It feels like for the last few weeks all people have done is either hero worship CD Projekt Red’s failed magnum opus (if I see another comment from someone who claims to have played it on PS4 and only have a few glitches I’m legally allowed to commit homicide, we get it), or lambast it from pillar to post. So is there much room left in the conversation for yet another article to emerge digging the boots into this walking Icarus metaphor? Yes, yes there is. I’ve spent roughly 30 hours with Cyberpunk 2077, and I feel that attempting to figure out how I feel about it is a lot like listening to the new album of a band you’ve always loved. You’re trying desperately to love it despite a sinking feeling that it at the very least kind of sucks a bit (looking at you Mr Bungle). As Kieron Vebrugge’s excellent review states, the game makes you work to find its good bits, rather than actually presenting itself in a compelling and organic way. Placing this sort of agency on the player is a lot of pressure, and in my opinion, unwise. But whether or not you enjoy diving into every email and datashard to piece together what the world itself can’t actually tell you simply by existing, let’s all agree that Cyberpunk’s UI is one of the greatest crimes the game commits, managing to drag down everything down with it.
Perhaps the fact the game runs like a three-legged dog on base Xbox and PS4 consoles should be evidence enough that consoles were a bit of an afterthought for CDPR, but I’m not sure if any of them playtested the game’s menus with controller in hand. You want a simple blade system navigated with the shoulder buttons, with sub-menus handled with the triggers like every other RPG? Too bad. Here’s a cursor you have to move with the thumbsticks, peasant. If any developer out there is listening, please never make your menus navigable primarily with a cursor, a thumbstick is not a mouse. But we adapt, we master the cursor, yet the bad times continue. In the start menu, you are presented with five submenus, and hovering over any one of those with the revolutionary cursor system will reveal several other sub-submenus. Most of these are merely ‘shortcuts’, for instance you can quickly (to use that term lightly) navigate to the cyberware (cybernetic augments and such) or backpack (a hodgepodge of absolutely all the ridiculous things you pick up) by hovering over the Inventory tab. If you don’t want to use these shortcuts, you can simply open the full Inventory tab, then navigate to these areas within it. It’s clunky, and it sucks big time. Inventory management is one of the core pillars of an RPG, and if you’re wasting the player’s time with an unintuitive clusterfuck like this, you either actively hate the players trying to navigate your menus, or fundamentally misunderstand the limitations of their peripherals.

[Dataset entries]
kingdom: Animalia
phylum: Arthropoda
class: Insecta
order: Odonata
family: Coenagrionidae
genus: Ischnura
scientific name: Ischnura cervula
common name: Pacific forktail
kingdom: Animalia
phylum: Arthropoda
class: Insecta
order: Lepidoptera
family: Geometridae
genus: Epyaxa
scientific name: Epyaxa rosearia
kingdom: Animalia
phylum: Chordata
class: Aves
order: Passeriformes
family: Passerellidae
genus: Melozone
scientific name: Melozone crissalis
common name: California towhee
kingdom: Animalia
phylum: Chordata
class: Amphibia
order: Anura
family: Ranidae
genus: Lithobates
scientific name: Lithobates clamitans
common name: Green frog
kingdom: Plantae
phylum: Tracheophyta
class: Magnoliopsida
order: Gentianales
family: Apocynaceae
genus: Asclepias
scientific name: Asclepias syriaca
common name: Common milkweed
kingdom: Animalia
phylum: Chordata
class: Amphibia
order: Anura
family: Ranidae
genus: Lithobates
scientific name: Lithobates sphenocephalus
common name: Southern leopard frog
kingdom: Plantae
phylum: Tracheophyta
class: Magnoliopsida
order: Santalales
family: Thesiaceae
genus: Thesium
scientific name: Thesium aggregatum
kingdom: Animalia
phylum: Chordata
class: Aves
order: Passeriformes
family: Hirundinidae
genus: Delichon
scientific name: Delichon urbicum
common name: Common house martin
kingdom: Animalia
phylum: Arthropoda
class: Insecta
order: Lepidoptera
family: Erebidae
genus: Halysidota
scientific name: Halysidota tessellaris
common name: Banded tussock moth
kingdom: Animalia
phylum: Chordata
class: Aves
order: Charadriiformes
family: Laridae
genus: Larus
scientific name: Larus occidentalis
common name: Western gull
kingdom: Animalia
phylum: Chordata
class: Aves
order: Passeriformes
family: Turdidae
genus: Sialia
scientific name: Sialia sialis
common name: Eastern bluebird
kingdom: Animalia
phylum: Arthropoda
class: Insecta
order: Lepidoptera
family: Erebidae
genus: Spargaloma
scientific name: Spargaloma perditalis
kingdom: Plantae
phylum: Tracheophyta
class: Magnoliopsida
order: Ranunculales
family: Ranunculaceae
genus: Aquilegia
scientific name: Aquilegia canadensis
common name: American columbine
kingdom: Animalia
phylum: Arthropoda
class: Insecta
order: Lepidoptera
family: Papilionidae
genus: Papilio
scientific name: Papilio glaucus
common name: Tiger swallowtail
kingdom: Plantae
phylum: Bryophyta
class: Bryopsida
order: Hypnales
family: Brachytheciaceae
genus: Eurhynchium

_Aim:_
Carry the Cyberpunk 2077 review above further, starting right after its last sentence.

_Response to the exercise:_
This is where the magic happens
It is simply an exercise in frustration to sift through which combination of terrible fedora, basketball shorts and boots will improve my stats and simultaneously make me look like I was dressed by some retro-futuristic haute couture fashion designer getting back to their neo-post-punk-pre-avant garde-minmaximilism roots. Sifting through weapons is similarly ridiculous, where they’re all just smooshed in so inelegantly into a wall of tiles where I can barely tell what I’ve got equipped, let alone which gun is better than which. The ability to sort weapons and armour by their stats is quite well hidden, requiring you to hover over a button labelled ‘Default’ (no mention of it actually pertaining to sorting in the label) and changing the option in a dropdown menu. This helps immensely in deciding whether to sell that hideous bandana or continuing to wear it unironically, but keep in mind it’ll reset to the mysterious ‘Default’ sorting every time you reopen your inventory. Additionally, the game is absolutely screaming out for a ‘Mark As Junk’ button for unwanted weapons, armour and consumables. The sore lack of such a simple feature makes selling your stash pile of utterly worthless shit you pick up at an alarming rate even more of a painful exercise.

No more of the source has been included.